KV-Cache Best Practices (Permanent)¶

Regardless of Anthropic changes, cache-friendly CLAUDE.md structure reduces costs:

CLAUDE.md structure (cache-friendly):
  1. Static invariant rules (never changes between sessions)
  2. Project structure (changes rarely)
  3. Per-session context (if any, goes at END)

Never at the top:
  - Current timestamps
  - Dynamic project status
  - Session-specific context

See context window management for full KV-cache optimization guide.

Gotchas¶

Issue: /effort max in-session resets after compaction or new session without persisted settings. -> Fix: Set "effort": "max" in settings.json AND export CLAUDE_CODE_EFFORT_LEVEL=max in shell profile.
Issue: Adaptive thinking allocated zero tokens on a turn → model produces confident but fabricated output (commit SHAs, package names, API versions). -> Fix: CLAUDE_CODE_DISABLE_ADAPTIVE_THINKING=1 forces a minimum thinking budget per turn.

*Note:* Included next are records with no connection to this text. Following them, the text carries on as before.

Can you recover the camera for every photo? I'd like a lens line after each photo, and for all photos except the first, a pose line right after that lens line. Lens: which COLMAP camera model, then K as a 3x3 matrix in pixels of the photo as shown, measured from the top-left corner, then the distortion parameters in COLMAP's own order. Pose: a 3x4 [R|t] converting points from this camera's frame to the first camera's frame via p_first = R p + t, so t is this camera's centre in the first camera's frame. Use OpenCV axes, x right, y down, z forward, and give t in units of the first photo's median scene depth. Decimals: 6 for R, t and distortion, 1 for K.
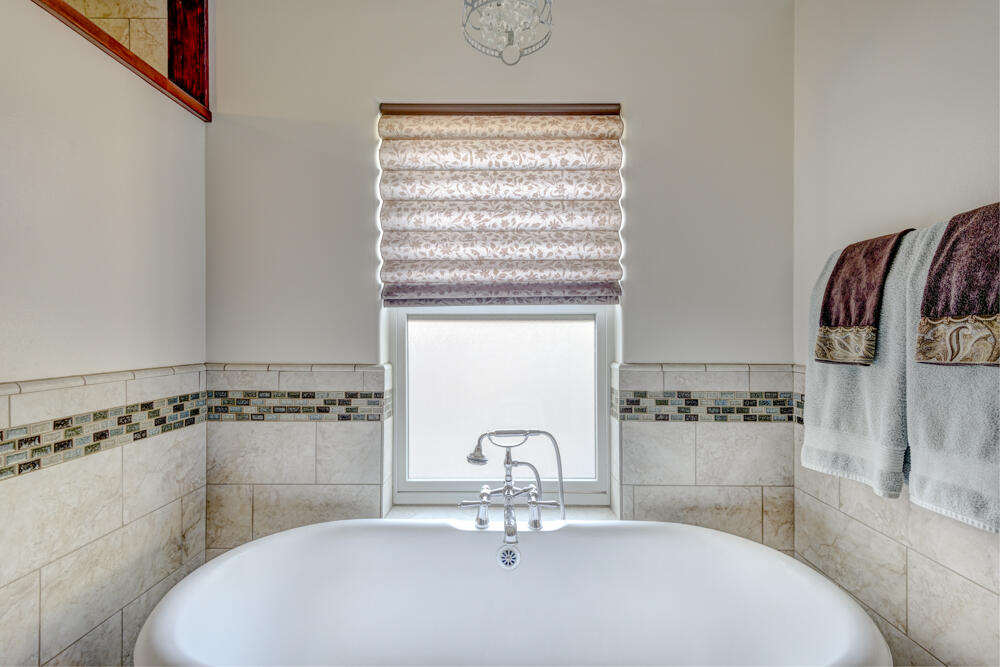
lens RADIAL K [[452.2, 0, 501.1], [0, 452.2, 337.2], [0, 0, 1]] dist [0.005010, -0.000697]
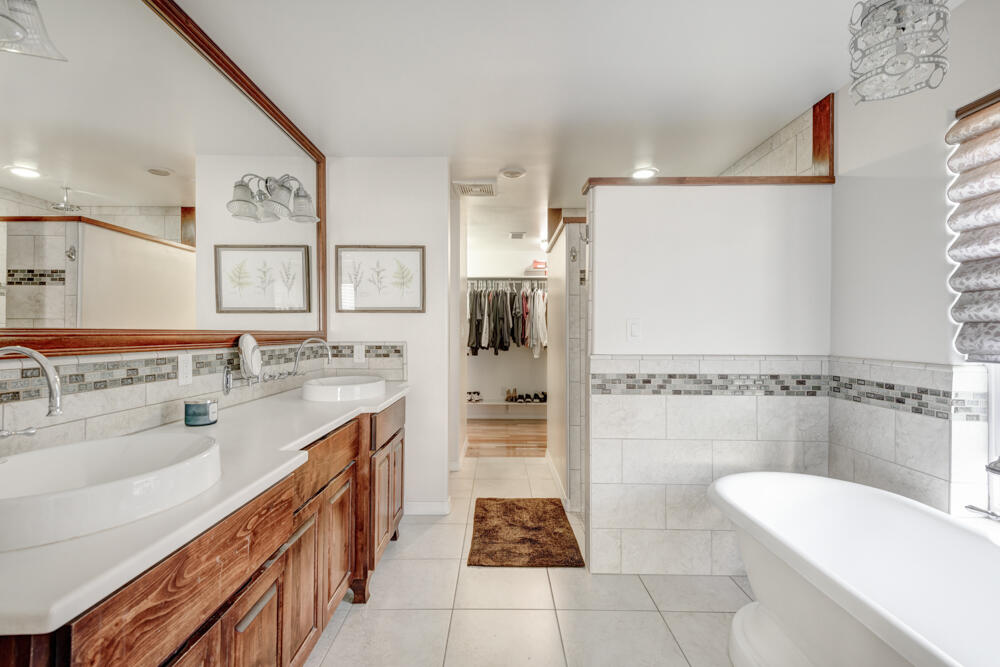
lens RADIAL K [[452.2, 0, 499.2], [0, 452.2, 332.5], [0, 0, 1]] dist [0.005010, -0.000697]
pose [[-0.001596, -0.001104, -0.999998, 0.770891], [-0.009777, 0.999952, -0.001088, -0.002597], [0.999951, 0.009776, -0.001606, -0.025561]]
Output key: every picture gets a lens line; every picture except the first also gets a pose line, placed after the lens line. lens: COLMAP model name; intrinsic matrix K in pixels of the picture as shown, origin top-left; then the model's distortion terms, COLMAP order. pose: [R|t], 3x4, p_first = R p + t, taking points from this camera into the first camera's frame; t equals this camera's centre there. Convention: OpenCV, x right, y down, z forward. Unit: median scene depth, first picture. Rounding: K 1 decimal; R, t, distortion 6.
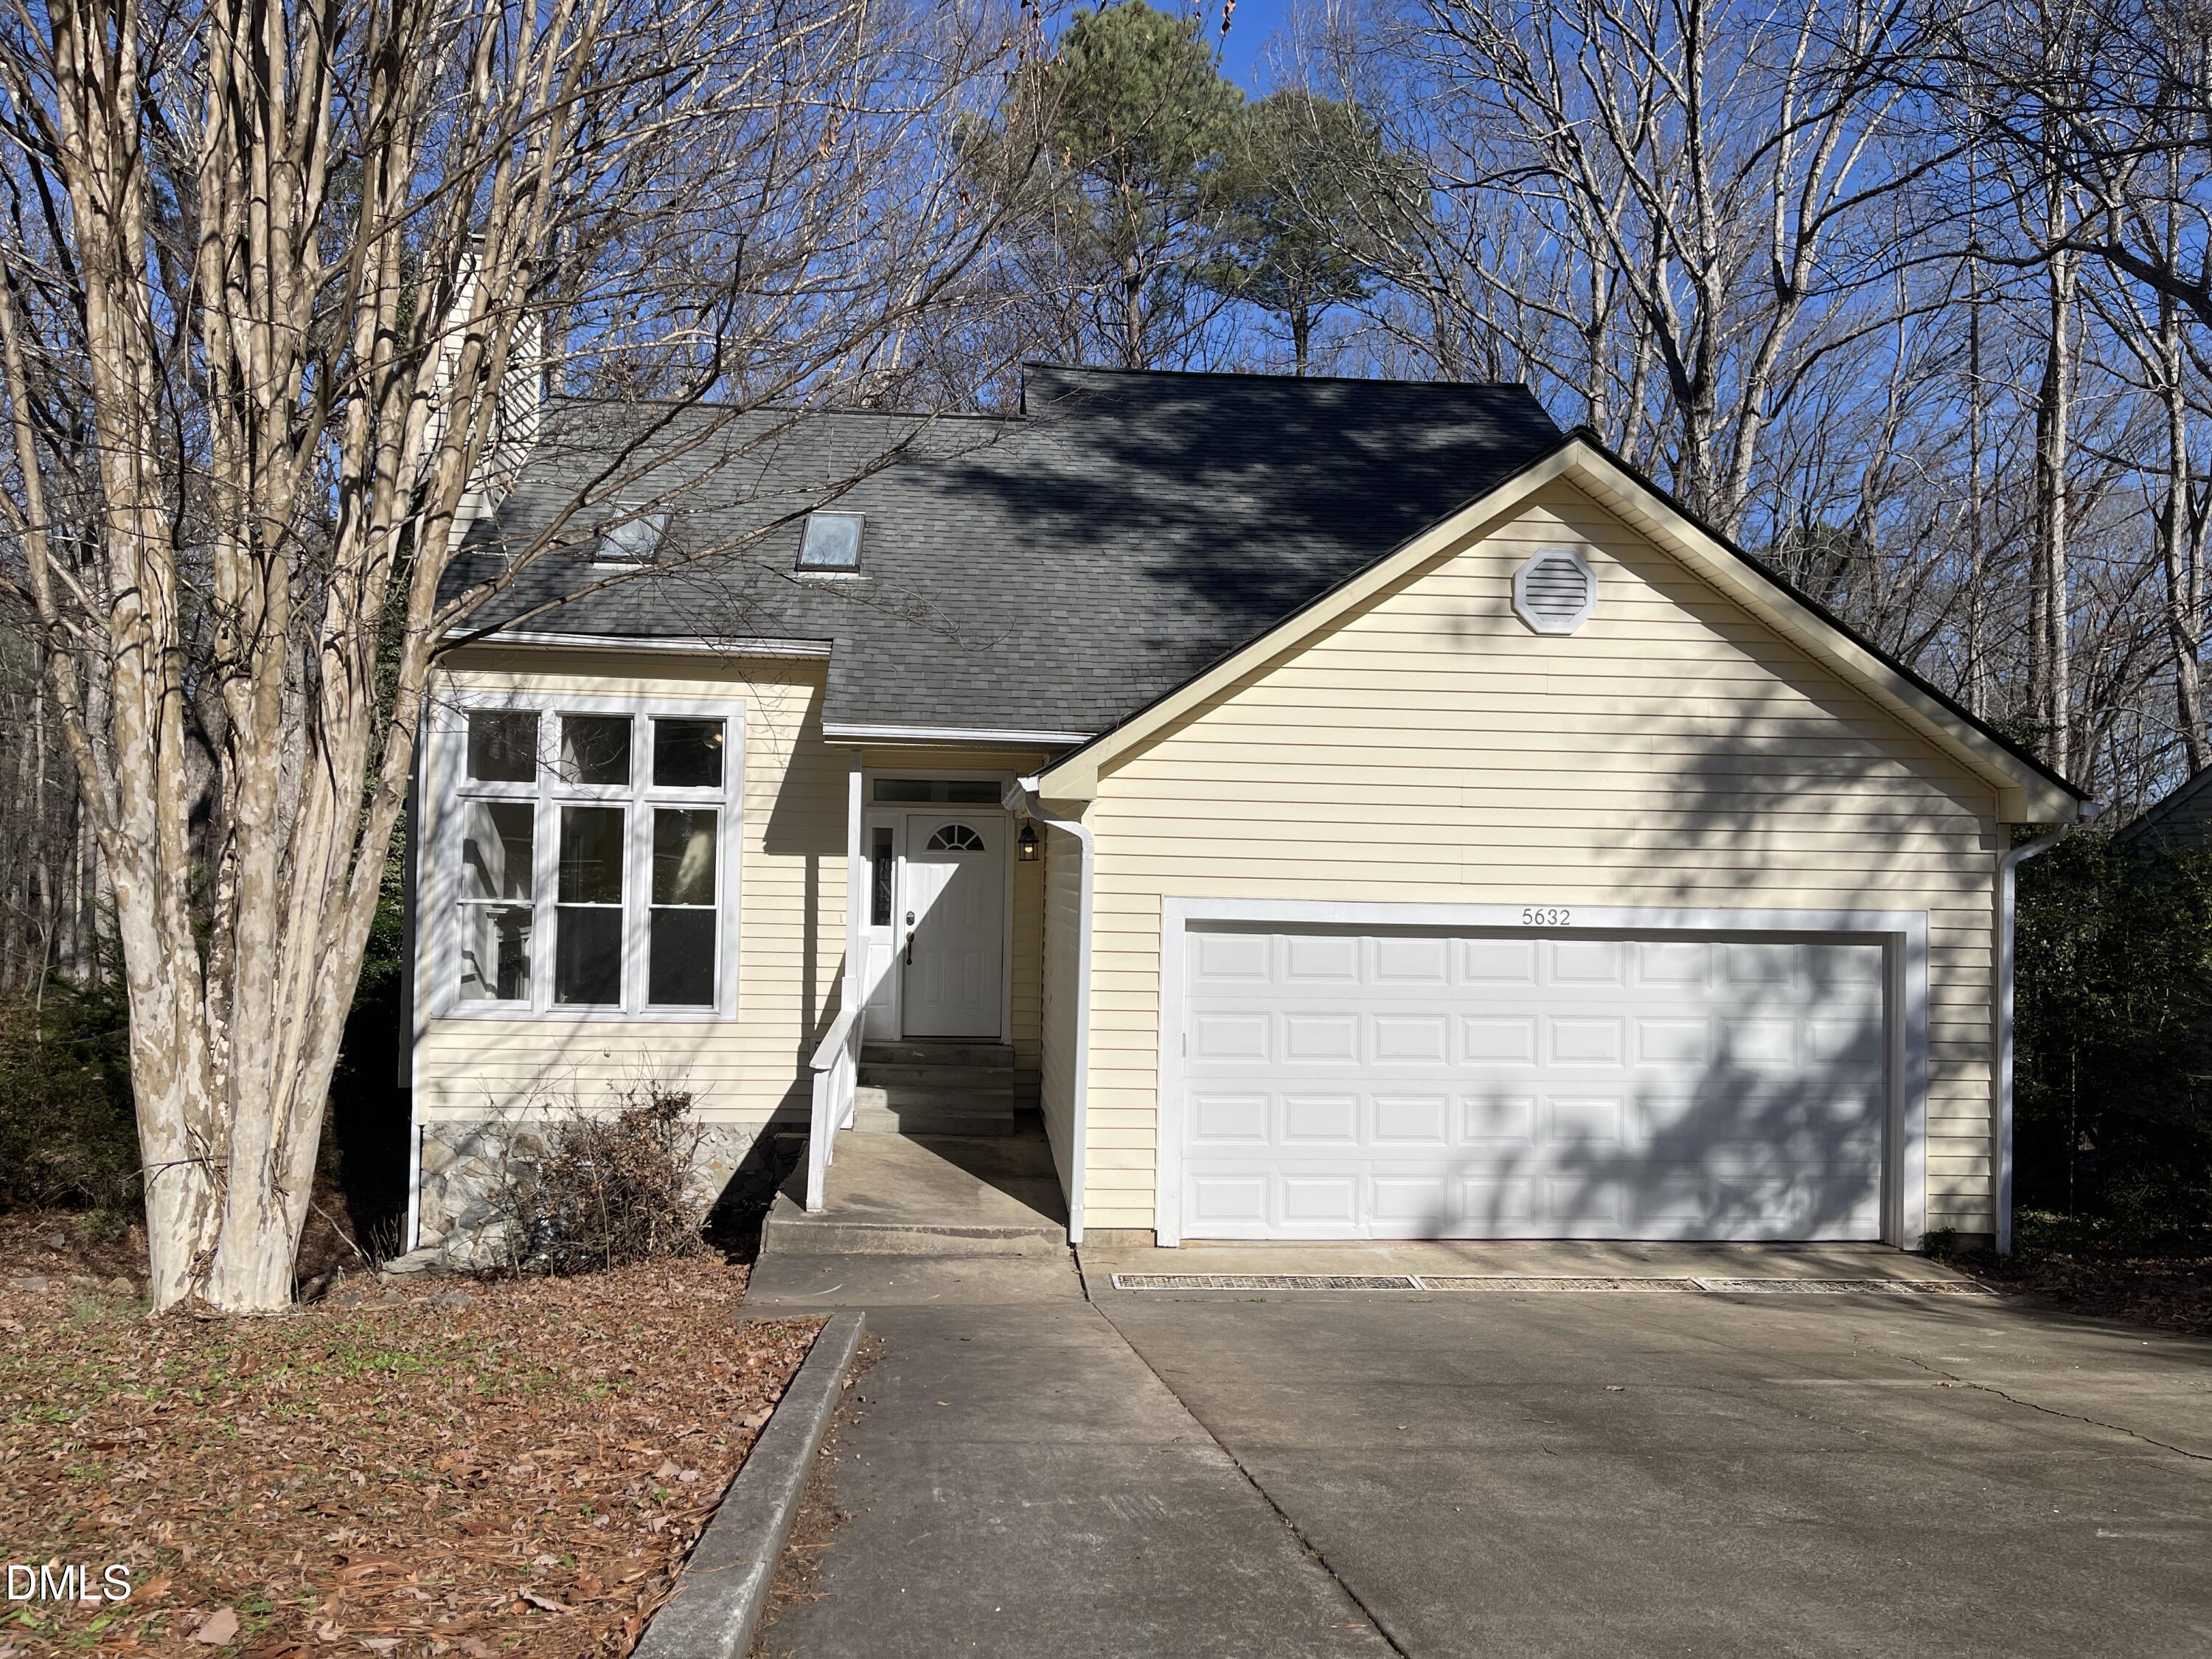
lens RADIAL K [[1693.3, 0, 1096.7], [0, 1693.3, 849.9], [0, 0, 1]] dist [0.046142, -0.036476]
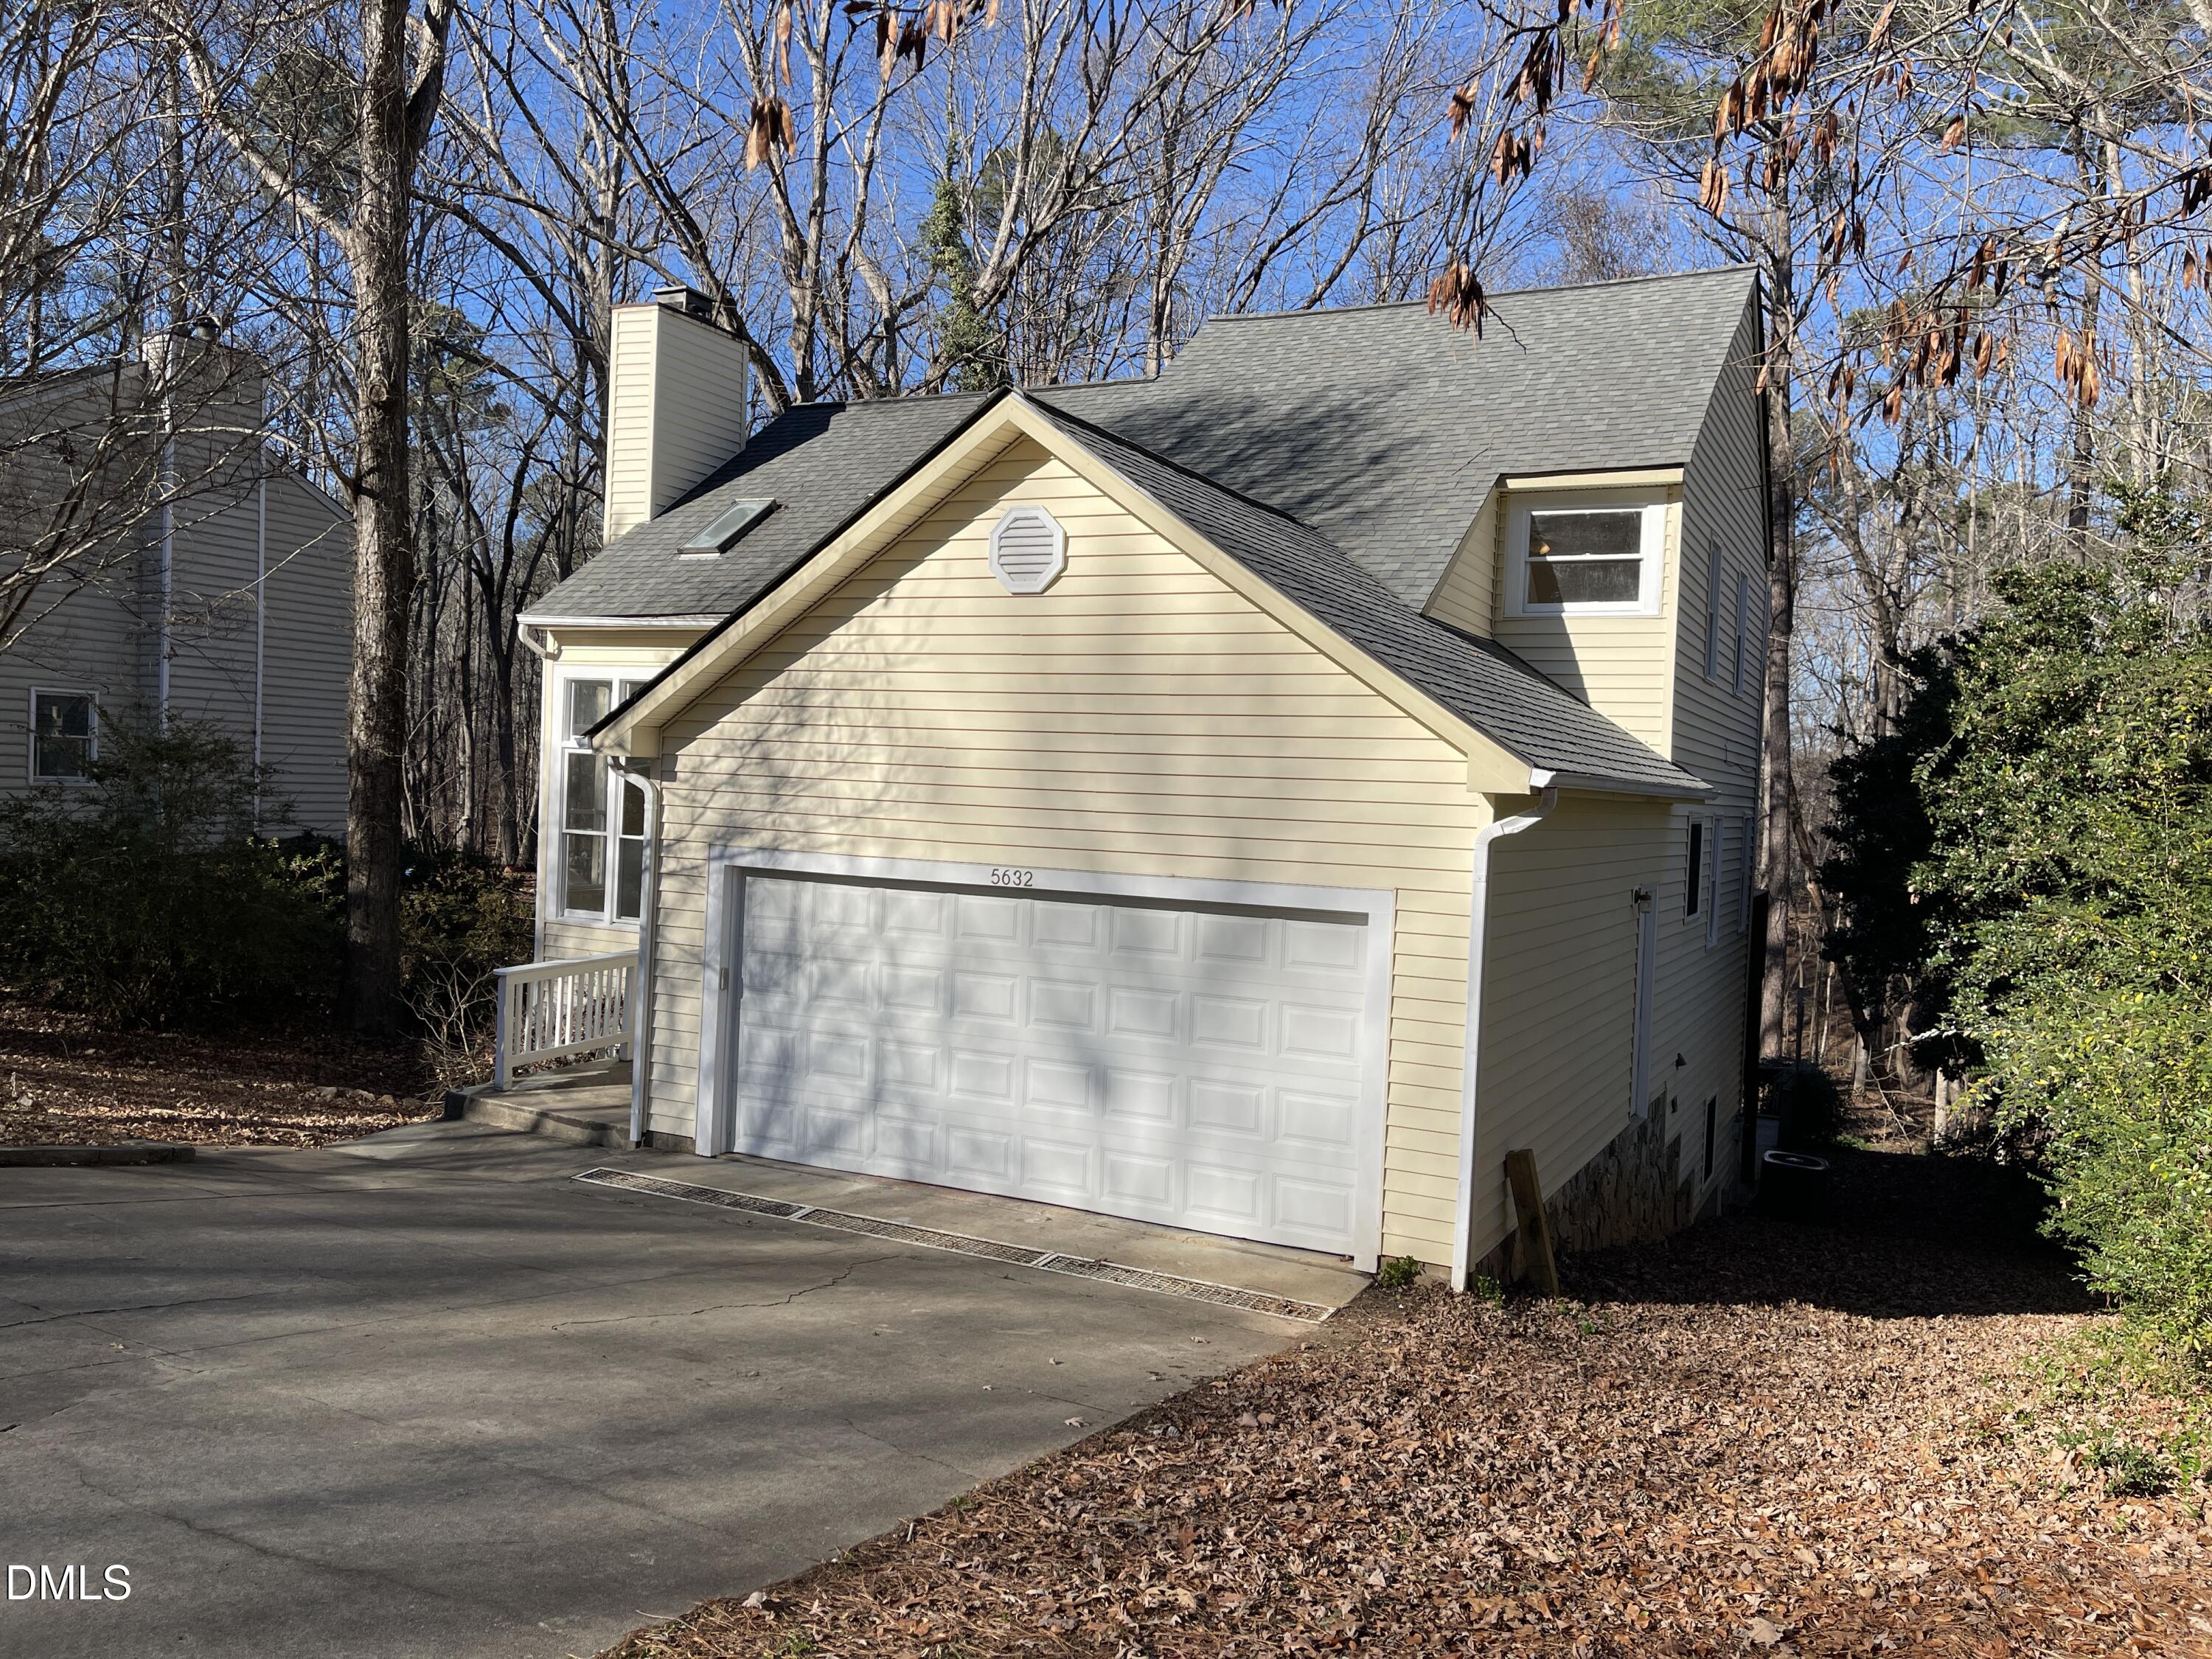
lens RADIAL K [[1693.3, 0, 1103.1], [0, 1693.3, 834.4], [0, 0, 1]] dist [0.046142, -0.036476]
pose [[0.851503, 0.032946, -0.523313, 0.614382], [-0.021687, 0.999383, 0.027630, -0.010892], [0.523901, -0.012178, 0.851692, 0.134362]]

Verify critical outputs against actual filesystem/APIs.
Issue: Cache hit rate monitoring shows low hits even with stable prefix → legacy v2.1.100 tool injection bug. -> Fix: Upgrade to latest Claude Code via native installer (not npm). Check cache_creation_input_tokens vs cache_read_input_tokens in API response to confirm.